Il est donc manifeste que les défenderesses ont porté atteinte au droit de Faublas à la reconnaissance et à l’exercice, en pleine égalité, d’avoir accès à un lieu public ainsi qu’à son droit à la sauvegarde de sa dignité, sans distinction ou exclusion fondée sur la race ou la couleur, et ce, en contravention des art. 4, 10, et 15 de la Charte.
Faublas a témoigné simplement et sincèrement quant au fait que l’exclusion qu’il a subie (qui plus est devant ses amis) du seul fait de la couleur de sa peau l’a fait se sentir « moins que rien » et que ce sentiment l’habite encore. Il est arrivé au Québec en 2002 et il n’avait jamais été humilié en raison de la couleur de sa peau avant le 21 novembre 2014. L’exclusion et l’humiliation qu’il a subies à cette date au seul motif de la couleur de sa peau lui ont fait perdre confiance en lui depuis, démontrant l’ampleur du préjudice moral qu’il subit toujours en raison du comportement discriminatoire des défenderesses. Cela a fait naître en lui la crainte de se voir refuser autre chose juste parce qu’il est Noir. Les défenderesses sont condamnées solidairement à payer le montant de 6 000 $ réclamé à titre de dommages-intérêts moraux.

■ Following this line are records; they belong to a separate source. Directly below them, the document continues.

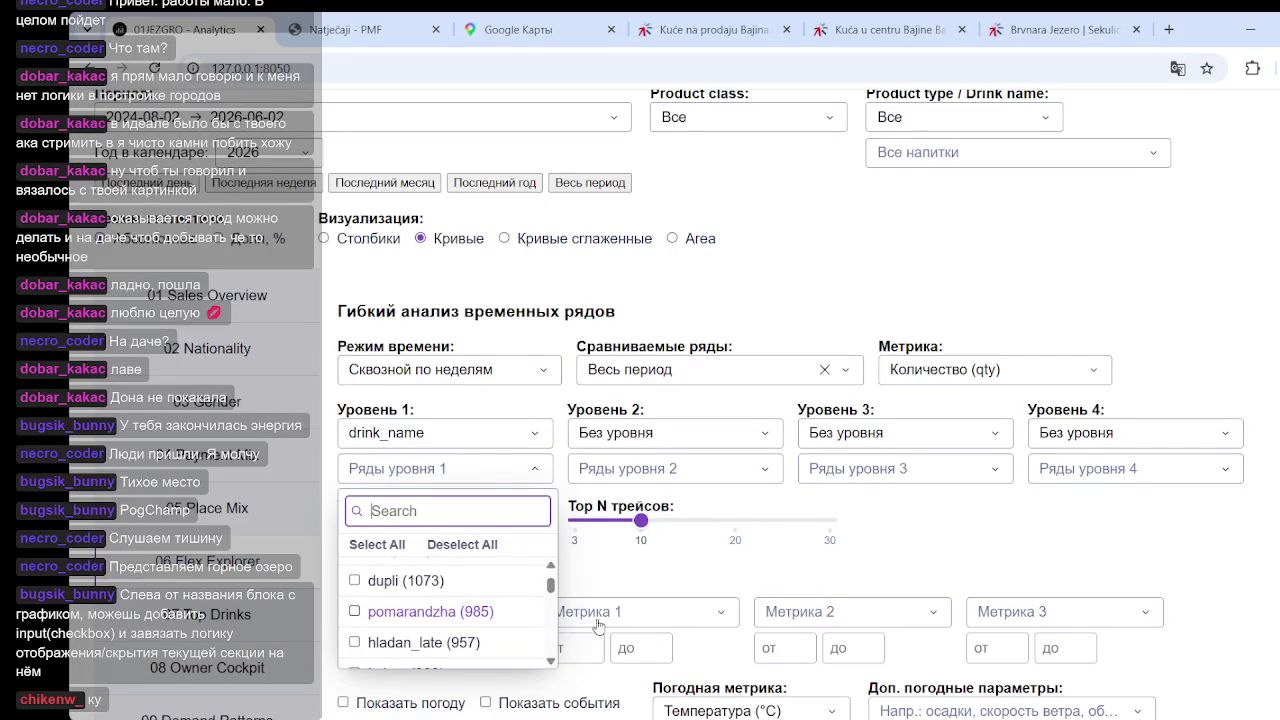
{"action": "left_click", "coordinate": [412, 642]}
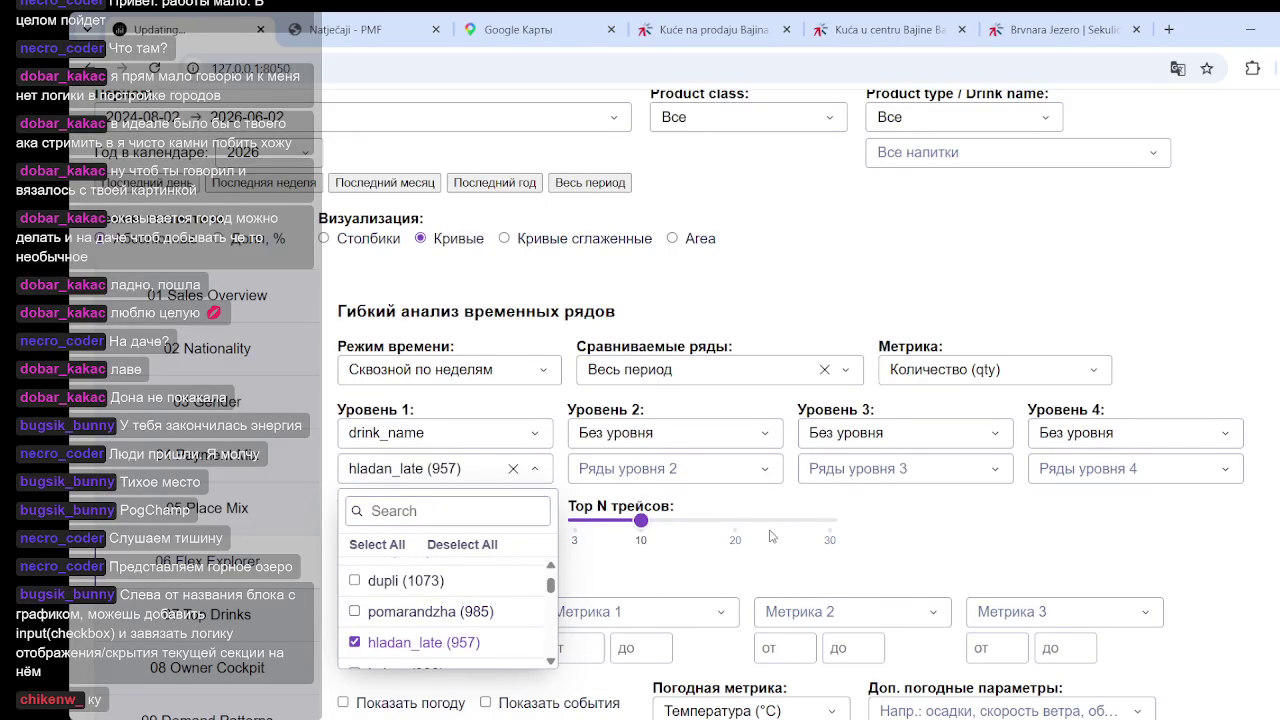
{"action": "scroll", "coordinate": [1150, 536], "scroll_direction": "down", "scroll_amount": 2}
{"action": "scroll", "coordinate": [1152, 520], "scroll_direction": "down", "scroll_amount": 4}
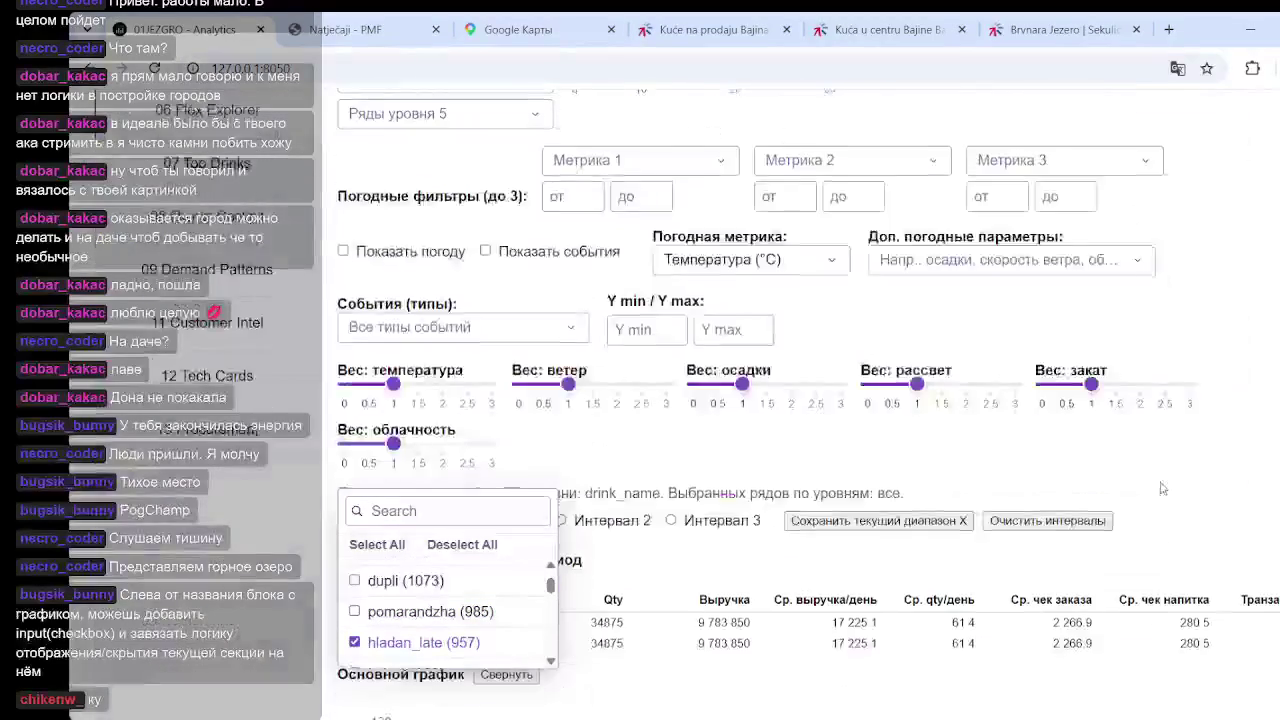
{"action": "scroll", "coordinate": [1155, 500], "scroll_direction": "down", "scroll_amount": 3}
{"action": "scroll", "coordinate": [1159, 485], "scroll_direction": "down", "scroll_amount": 2}
Close the series list and scroll to the hladan_late correlation scatter with n=86 points
{"action": "left_click", "coordinate": [1185, 471]}
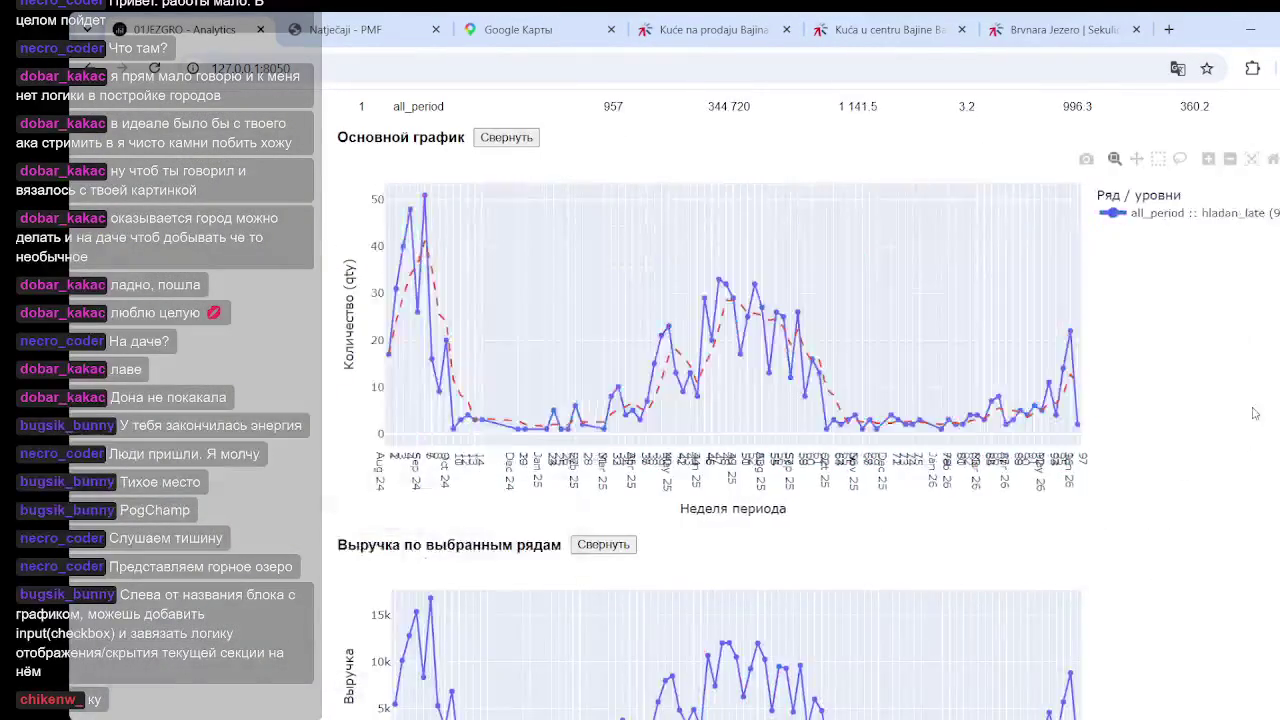
{"action": "scroll", "coordinate": [1238, 423], "scroll_direction": "down", "scroll_amount": 5}
{"action": "scroll", "coordinate": [1209, 469], "scroll_direction": "down", "scroll_amount": 5}
{"action": "scroll", "coordinate": [1210, 469], "scroll_direction": "down", "scroll_amount": 5}
{"action": "scroll", "coordinate": [1210, 469], "scroll_direction": "up", "scroll_amount": 3}
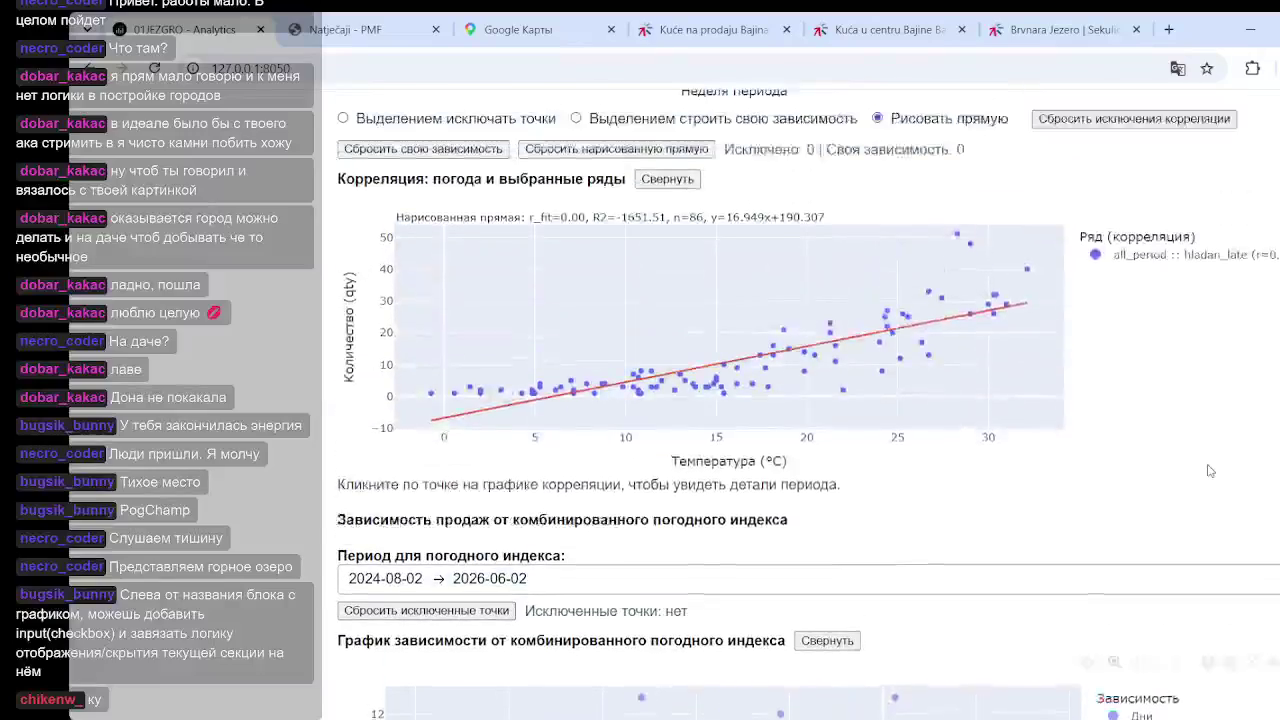
{"action": "scroll", "coordinate": [1000, 465], "scroll_direction": "up", "scroll_amount": 1}
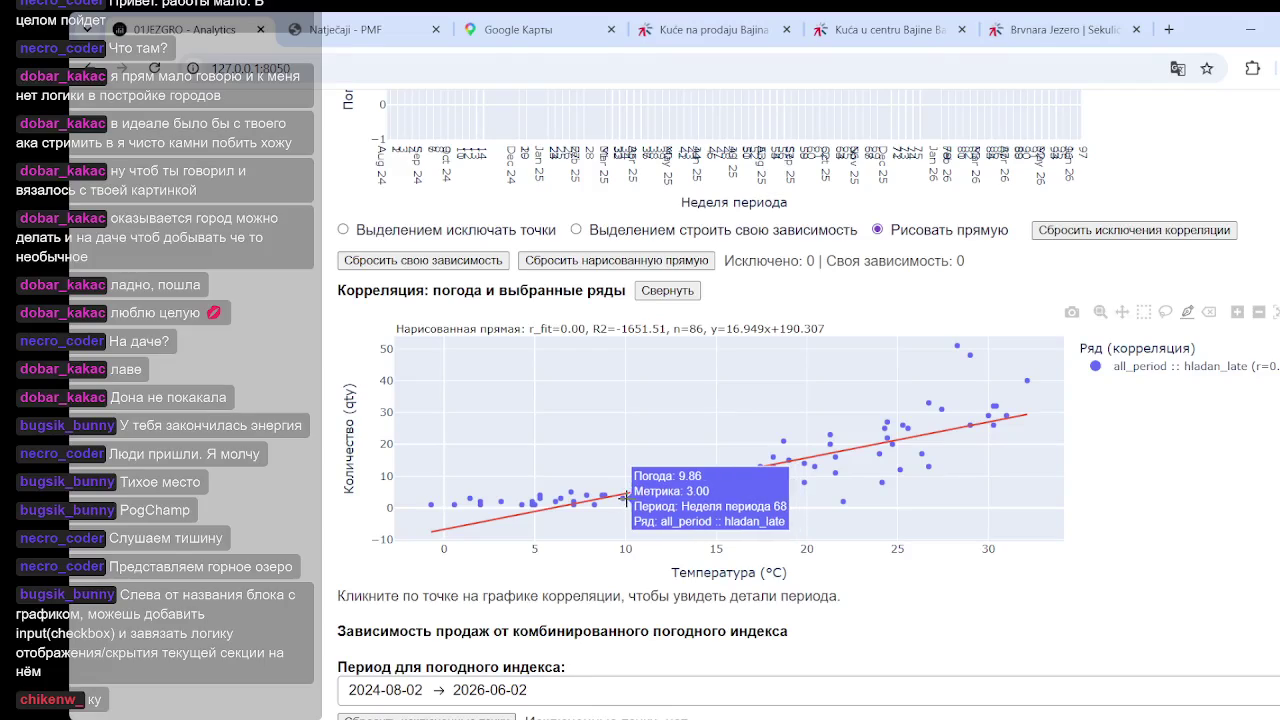
Draw a line from about 10 °C to 32 °C, giving y=1.286x+-11.252, r_fit 0.80, R² 0.65
{"action": "left_click_drag", "start_coordinate": [625, 503], "coordinate": [1033, 410]}
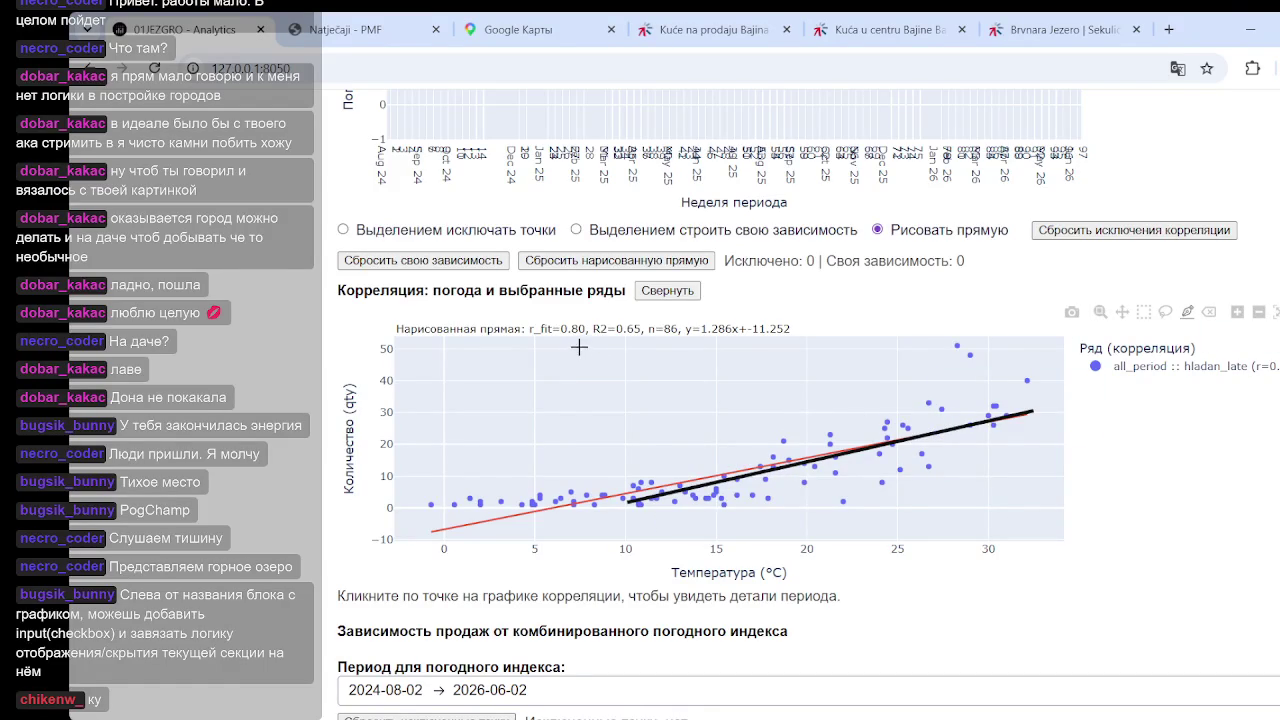
{"action": "mouse_move", "coordinate": [632, 492]}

La Commission réclame aussi 1 500 $ à chacune des défenderesses à titre de dommages-intérêts punitifs. Ces réclamations sont aussi accueillies. L’intention des défenderesses était sans équivoque d’interdire aux personnes à la peau noire l’accès au Bar, et ce, sur la base du préjugé que les personnes à la peau noire sont plus portées à causer du grabuge. Nonobstant le fait que ce préjugé est sans fondement, les défenderesses ont agi avec insouciance quant aux conséquences de leur conduite sur les personnes visées. Il faut réprimander les auteurs de tels actes et les dissuader de récidiver.
Il est aussi nécessaire, pour éliminer la discrimination et protéger l’intérêt public, d’ordonner aux défenderesses de mettre fin à leur directive de refuser l’accès au Bar aux personnes à la peau noire.